I never was happier in my life, and I believe it was the universal feeling among us. Jack Governor, always a man of wonderful resources, was Chief Cook, and made some of the best dishes I ever ate, including unapproachable curries. My sister was pastrycook and confectioner. Starling and I were Cook's Mate, turn and turn about, and on special occasions the chief cook "pressed" Mr. Beaver. We had a great deal of out-door sport and exercise, but nothing was neglected within, and there was no ill-humour or misunderstanding among us, and our evenings were so delightful that we had at least one good reason for being reluctant to go to bed.
We had a few night alarms in the beginning.

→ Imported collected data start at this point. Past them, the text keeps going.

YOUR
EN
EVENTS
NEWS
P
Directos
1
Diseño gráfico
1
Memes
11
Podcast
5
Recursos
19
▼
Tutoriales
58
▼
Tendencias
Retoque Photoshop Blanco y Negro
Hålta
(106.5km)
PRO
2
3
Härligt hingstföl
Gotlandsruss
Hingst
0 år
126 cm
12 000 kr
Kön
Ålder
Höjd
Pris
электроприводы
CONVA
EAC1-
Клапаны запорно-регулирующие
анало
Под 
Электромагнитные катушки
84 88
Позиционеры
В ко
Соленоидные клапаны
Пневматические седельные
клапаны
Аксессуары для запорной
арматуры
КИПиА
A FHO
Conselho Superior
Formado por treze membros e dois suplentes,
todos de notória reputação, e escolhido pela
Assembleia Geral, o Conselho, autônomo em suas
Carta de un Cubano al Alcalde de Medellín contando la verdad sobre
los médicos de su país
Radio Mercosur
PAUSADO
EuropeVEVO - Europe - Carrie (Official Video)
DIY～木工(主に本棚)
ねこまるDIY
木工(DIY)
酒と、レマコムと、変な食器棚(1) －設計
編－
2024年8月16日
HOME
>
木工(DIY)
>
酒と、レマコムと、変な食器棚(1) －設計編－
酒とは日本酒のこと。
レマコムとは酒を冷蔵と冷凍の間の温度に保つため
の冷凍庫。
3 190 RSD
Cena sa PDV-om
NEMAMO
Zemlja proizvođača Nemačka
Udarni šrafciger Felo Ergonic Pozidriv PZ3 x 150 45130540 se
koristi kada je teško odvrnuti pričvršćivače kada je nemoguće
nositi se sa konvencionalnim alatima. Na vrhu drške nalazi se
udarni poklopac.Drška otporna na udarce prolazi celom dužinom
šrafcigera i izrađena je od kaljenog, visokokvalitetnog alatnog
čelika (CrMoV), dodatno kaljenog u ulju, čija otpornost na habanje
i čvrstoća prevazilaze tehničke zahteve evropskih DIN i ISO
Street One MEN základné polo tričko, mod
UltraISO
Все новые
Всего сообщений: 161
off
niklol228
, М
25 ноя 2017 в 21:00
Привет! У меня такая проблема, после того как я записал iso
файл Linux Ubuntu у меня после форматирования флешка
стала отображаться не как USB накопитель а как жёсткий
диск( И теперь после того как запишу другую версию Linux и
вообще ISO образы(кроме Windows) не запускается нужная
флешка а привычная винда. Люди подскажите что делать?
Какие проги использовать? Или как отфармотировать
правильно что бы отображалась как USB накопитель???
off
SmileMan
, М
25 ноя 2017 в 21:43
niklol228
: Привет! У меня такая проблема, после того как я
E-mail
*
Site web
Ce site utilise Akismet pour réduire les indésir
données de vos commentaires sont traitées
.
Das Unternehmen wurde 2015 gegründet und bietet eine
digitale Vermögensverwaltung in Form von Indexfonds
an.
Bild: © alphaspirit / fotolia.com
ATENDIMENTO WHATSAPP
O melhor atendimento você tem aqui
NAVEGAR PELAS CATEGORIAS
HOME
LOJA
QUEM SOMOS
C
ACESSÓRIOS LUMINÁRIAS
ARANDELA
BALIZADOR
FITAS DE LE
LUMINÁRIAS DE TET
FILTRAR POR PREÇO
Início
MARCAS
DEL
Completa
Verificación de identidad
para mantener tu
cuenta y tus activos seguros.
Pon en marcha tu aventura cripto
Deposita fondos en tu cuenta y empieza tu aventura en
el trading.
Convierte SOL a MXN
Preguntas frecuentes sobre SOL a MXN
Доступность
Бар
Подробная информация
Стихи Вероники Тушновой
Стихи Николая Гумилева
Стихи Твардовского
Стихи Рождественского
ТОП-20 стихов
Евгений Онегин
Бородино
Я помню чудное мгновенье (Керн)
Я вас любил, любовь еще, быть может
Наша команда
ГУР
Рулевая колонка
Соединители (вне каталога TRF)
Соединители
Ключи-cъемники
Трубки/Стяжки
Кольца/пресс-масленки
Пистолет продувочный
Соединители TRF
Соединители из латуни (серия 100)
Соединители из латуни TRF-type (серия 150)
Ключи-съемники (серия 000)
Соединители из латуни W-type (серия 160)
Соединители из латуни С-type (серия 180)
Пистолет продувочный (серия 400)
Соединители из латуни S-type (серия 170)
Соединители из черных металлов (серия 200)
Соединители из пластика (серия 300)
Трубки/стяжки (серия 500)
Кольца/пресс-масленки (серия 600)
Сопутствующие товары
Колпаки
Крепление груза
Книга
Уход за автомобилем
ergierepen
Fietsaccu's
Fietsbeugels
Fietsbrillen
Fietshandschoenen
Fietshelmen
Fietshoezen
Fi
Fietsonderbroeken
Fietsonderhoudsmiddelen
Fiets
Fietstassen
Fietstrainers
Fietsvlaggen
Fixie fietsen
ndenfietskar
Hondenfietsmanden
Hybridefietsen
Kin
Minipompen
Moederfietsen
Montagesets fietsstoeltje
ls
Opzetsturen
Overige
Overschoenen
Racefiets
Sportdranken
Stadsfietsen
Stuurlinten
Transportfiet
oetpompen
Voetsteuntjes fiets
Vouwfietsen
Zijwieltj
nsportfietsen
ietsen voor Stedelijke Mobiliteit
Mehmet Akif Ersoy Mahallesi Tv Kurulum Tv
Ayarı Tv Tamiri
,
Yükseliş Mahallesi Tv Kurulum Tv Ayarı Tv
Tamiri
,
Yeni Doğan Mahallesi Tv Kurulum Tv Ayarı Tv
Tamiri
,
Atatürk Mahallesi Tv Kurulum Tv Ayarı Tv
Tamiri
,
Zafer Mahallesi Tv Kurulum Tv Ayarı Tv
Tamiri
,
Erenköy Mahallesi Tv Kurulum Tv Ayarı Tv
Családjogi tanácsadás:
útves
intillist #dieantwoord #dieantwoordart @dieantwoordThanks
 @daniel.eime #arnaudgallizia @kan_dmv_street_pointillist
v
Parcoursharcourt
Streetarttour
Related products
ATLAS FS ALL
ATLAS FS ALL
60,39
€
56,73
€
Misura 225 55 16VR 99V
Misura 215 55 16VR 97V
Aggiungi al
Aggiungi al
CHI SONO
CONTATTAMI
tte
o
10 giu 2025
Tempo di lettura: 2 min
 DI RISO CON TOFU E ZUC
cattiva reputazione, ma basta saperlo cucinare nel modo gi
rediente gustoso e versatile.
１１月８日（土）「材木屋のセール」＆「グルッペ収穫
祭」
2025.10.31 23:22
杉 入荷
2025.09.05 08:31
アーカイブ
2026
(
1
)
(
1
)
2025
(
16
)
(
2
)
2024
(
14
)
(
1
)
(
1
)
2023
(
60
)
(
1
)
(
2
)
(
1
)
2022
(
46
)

On the first night, I was knocked up by Jack with a most wonderful ship's lantern in his hand, like the gills of some monster of the deep, who informed me that he "was going aloft to the main truck," to have the weathercock down. It was a stormy night and I remonstrated; but Jack called my attention to its making a sound like a cry of despair, and said somebody would be "hailing a ghost" presently, if it wasn't done. So, up to the top of the house, where I could hardly stand for the wind, we went, accompanied by Mr. Beaver; and there Jack, lantern and all, with Mr. Beaver after him, swarmed up to the top of a cupola, some two dozen feet above the chimneys, and stood upon nothing particular, coolly knocking the weathercock off, until they both got into such good spirits with the wind and the height, that I thought they would never come down. Another night, they turned out again, and had a chimney-cowl off. Another night, they cut a sobbing and gulping water-pipe away. Another night, they found out something else. On several occasions, they both, in the coolest manner, simultaneously dropped out of their respective bedroom windows, hand over hand by their counterpanes, to "overhaul" something mysterious in the garden.
The engagement among us was faithfully kept, and nobody revealed anything. All we knew was, if any one's room were haunted, no one looked the worse for it.
CHAPTER II--THE GHOST IN MASTER B.'S ROOM
When I established myself in the triangular garret which had gained so distinguished a reputation, my thoughts naturally turned to Master B. My speculations about him were uneasy and manifold. Whether his Christian name was Benjamin, Bissextile (from his having been born in Leap Year), Bartholomew, or Bill. Whether the initial letter belonged to his family name, and that was Baxter, Black, Brown, Barker, Buggins, Baker, or Bird. Whether he was a foundling, and had been baptized B. Whether he was a lion-hearted boy, and B. was short for Briton, or for Bull. Whether he could possibly have been kith and kin to an illustrious lady who brightened my own childhood, and had come of the blood of the brilliant Mother Bunch?
With these profitless meditations I tormented myself much. I also carried the mysterious letter into the appearance and pursuits of the deceased; wondering whether he dressed in Blue, wore Boots (he couldn't have been Bald), was a boy of Brains, liked Books, was good at Bowling, had any skill as a Boxer, even in his Buoyant Boyhood Bathed from a Bathing-machine at Bognor, Bangor, Bournemouth, Brighton, or Broadstairs, like a Bounding Billiard Ball?
So, from the first, I was haunted by the letter B.